- TEXTO DO EXERCÍCIO
----------
O Banco Nacional de Desenvolvimento Econômico e Social (BNDES) aumentou o rigor para negociar empréstimos com empresas de alguns grupos relacionados às investigações da Operação Lava-Jato, conduzida pela Polícia Federal.
Banqueiros e fontes próximas a empresas do setor afirmam que o BNDES colocou o pé no freio enquanto avalia os riscos e a situação de cada grupo. A instituição estaria mais exigente nos pedidos de documentação e nas garantias dos contratos de longo prazo.
Camargo Corrêa, OAS, Mendes Junior, Engevix, Galvão Engenharia, UTC, Queiroz Galvão, Iesa, Andrade Gutierrez e Odebrecht estão entre as companhias investigadas pela Polícia Federal.
Fonte de uma empresa de infraestrutura ouvida pelo Valor diz que a companhia enfrenta dificuldades para negociar um empréstimo do banco, que estaria pedindo garantias não usuais. Ela atribui o entrave aos efeitos da Lava-Jato.
Na tranche de longo prazo dos financiamentos de projeto, cujo risco em tese é concentrado no veículo criado para abrigar a operação, o banco estaria pedindo garantias adicionais dos acionistas.
Um alto executivo de um banco nacional afirma que o BNDES está adotando em relação às companhias investigadas o mesmo grau de exigência que tem mostrado com a Sete Brasil. De acordo com ele, a instituição tem pedido uma série de informações adicionais para liberar operações com essas empresas.
No caso da Sete Brasil, empresa formada pela Petrobras e por sócios financeiros para a contratação de sondas para exploração do pré-sal, um empréstimo de US$ 3,1 bilhões autorizado pelo BNDES no início do ano passado ainda não foi liberado. A companhia já enfrentava dificuldades e as investigações sobre um esquema de corrupção envolvendo a Petrobras criaram entraves extras para o acesso aos recursos.
Agora, há no governo uma tentativa de resolver o impasse, já que a crise da Sete Brasil criou um efeito em cascata nos estaleiros contratados pela companhia. Enquanto os recursos do BNDES não saem, a Sete Brasil deve receber um empréstimo-ponte de cerca de US$ 500 milhões de bancos comerciais. No entanto, a expectativa de um acionista da empresa é que mesmo esse dinheiro de curto prazo leve até 90 dias para sair. “Bancos estrangeiros envolvidos na transação estão olhando os documentos com lupa”, diz.
----------
- DADOS FORNECIDOS

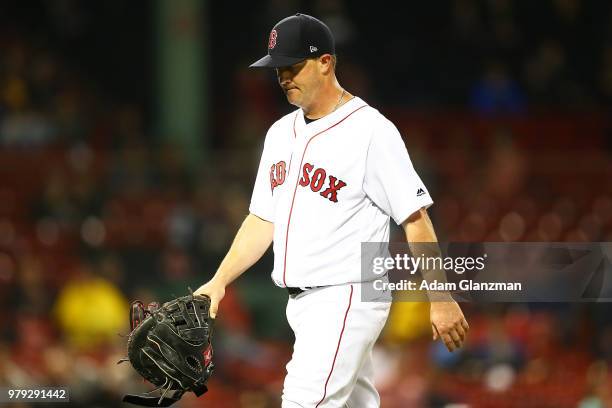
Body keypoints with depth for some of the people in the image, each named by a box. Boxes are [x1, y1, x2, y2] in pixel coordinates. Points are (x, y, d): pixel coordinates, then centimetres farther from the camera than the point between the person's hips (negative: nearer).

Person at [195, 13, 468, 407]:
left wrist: (441, 300, -16)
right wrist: (219, 282, 9)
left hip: (348, 299, -8)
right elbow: (263, 220, 19)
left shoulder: (371, 130, -12)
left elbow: (416, 219, -13)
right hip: (301, 303, 8)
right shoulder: (281, 133, 14)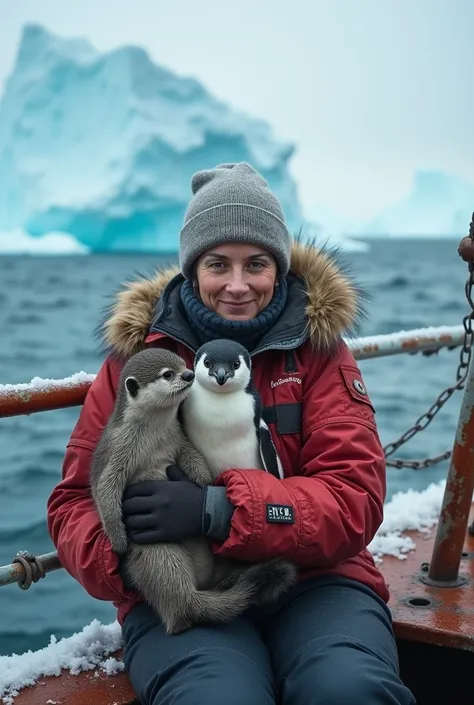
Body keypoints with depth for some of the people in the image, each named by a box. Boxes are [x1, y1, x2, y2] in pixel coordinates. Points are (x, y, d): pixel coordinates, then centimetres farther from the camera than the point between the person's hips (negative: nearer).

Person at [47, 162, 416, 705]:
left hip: (314, 581, 0)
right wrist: (121, 557, -16)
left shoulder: (317, 347, 3)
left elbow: (356, 500, -6)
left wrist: (219, 511, -21)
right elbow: (75, 500, 8)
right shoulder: (139, 353, 6)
----------
- TAREFA
Diga se cada afirmação a seguir concorda com o texto do exercício. Responda sim ou não e transcreva literalmente as palavras do texto que decidem cada caso.
(a) Na tranche de longo prazo dos financiamentos de projeto, o BNDES estaria exigindo garantias adicionais dos acionistas.
(b) O empréstimo de US$ 3,1 bilhões autorizado pelo BNDES para a Sete Brasil já foi liberado.
(c) O empréstimo-ponte de cerca de US$ 500 milhões para a Sete Brasil deve vir do BNDES.

- RESULTADO
(a) Sim: "o banco estaria pedindo garantias adicionais dos acionistas".
(b) Não: "um empréstimo de US$ 3,1 bilhões autorizado pelo BNDES no início do ano passado ainda não foi liberado".
(c) Não: "a Sete Brasil deve receber um empréstimo-ponte de cerca de US$ 500 milhões de bancos comerciais".